Une exploration plus approfondie de sa psyché révèle un sociopathe façonné par le traumatisme et l’idéologie. L’accident de 1937, qui le rendit aveugle et lui laissa probablement des cicatrices au lobe frontal, a pu lever ses inhibitions, alimentant le sadisme que la doctrine nazie instrumentalisa ensuite. Moll justifiait ses atrocités par le mantra « Befehl ist Befehl ! » – un ordre est un ordre ! – reprenant l’éthique déshumanisante du régime. Mais les témoignages suggèrent autre chose : un véritable plaisir à tuer. Le docteur Miklós Nyiszli, pathologiste forcé à Auschwitz, le qualifia de « meurtrier le plus fou de la Première Guerre mondiale », soulignant comment Moll terrorisait même ses camarades SS par ses excès. Il refusa les décorations pour son « œuvre », non par honte, mais parce qu’il la jugeait indigne d’honneur – révélant une fausse humilité au milieu de ses vantardises. Dans une confidence glaçante, Moll confia qu’il incinérerait même la famille d’Adolf Eichmann si on le lui ordonnait, soulignant une loyauté frôlant le fanatisme. Heinrich Himmler aurait d’abord loué l’efficacité de Moll, avant de le juger « trop brutal » en raison de son sadisme incontrôlé – un reproche rare dans un système fondé sur la terreur. Pourtant, Moll ne montra aucun remords ; lors des entretiens de Nuremberg, contrairement à Höss qui se confessait, il nia catégoriquement les atrocités d’Auschwitz, son esprit étant un rempart d’illusions.

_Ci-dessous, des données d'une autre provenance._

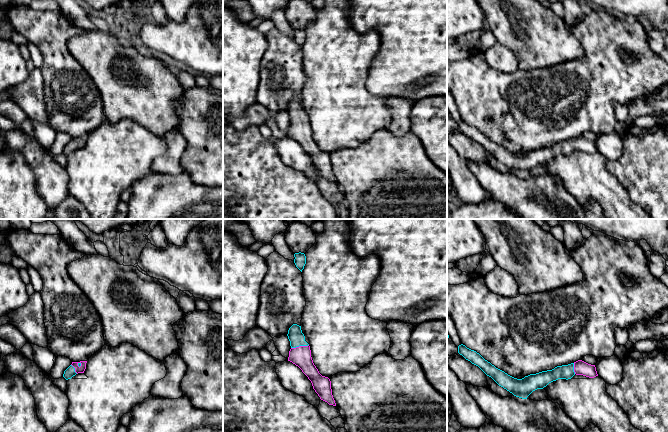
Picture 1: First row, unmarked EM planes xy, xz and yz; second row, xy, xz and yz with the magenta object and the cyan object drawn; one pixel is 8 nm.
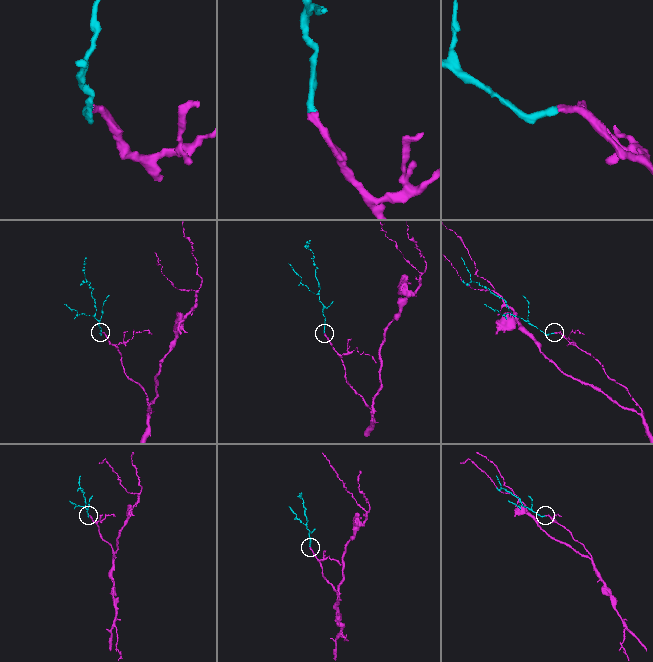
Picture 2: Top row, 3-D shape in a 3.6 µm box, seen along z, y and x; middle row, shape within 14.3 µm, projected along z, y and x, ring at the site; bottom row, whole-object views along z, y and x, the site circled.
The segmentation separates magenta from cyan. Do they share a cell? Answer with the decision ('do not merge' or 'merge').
merge

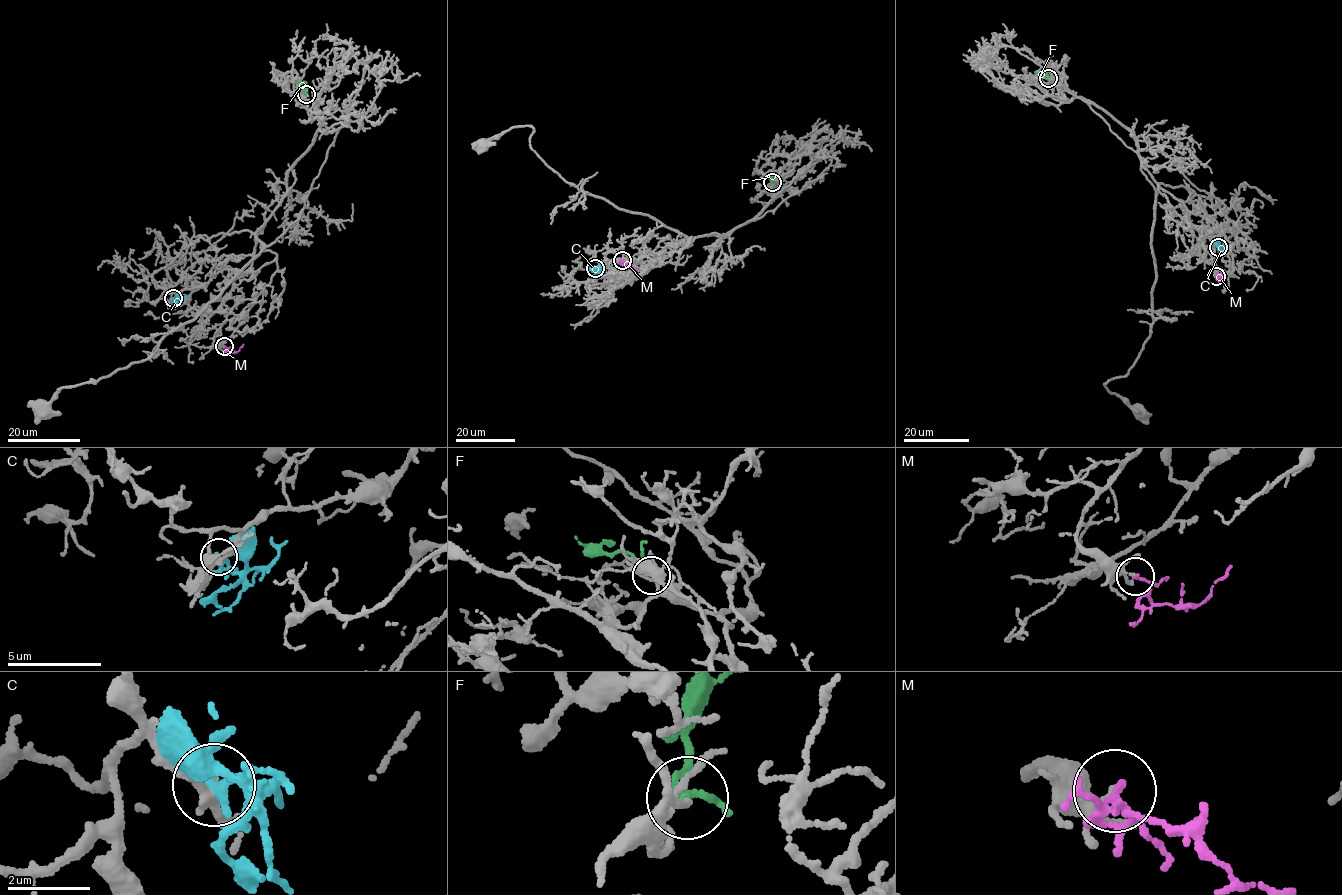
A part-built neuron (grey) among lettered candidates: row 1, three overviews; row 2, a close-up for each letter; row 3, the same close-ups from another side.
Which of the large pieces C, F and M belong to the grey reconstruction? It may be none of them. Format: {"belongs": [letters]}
{"belongs": ["F"]}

Le 28 mai 1946, à la prison de Landsberg, Otto Moll trouva la mort sur l’échafaud, pendu pour des crimes qui marquèrent l’âme de l’humanité. Lorsque la trappe s’ouvrit, le règne de flammes du gardien du feu s’éteignit, mais l’écho de sa sauvagerie demeure, sinistre témoignage de la façon dont des esprits brisés, possédés par le mal, peuvent consumer des mondes. L’histoire de Moll n’est pas seulement un récit d’horreur historique ; elle sonde les abysses de la psyché humaine, nous rappelant que les monstres ne naissent pas du néant, mais sont forgés dans le creuset de l’indifférence et d’un pouvoir sans limites. En comprenant son esprit – froid, fracturé et inflexible –, nous prenons conscience de la fragilité du nôtre.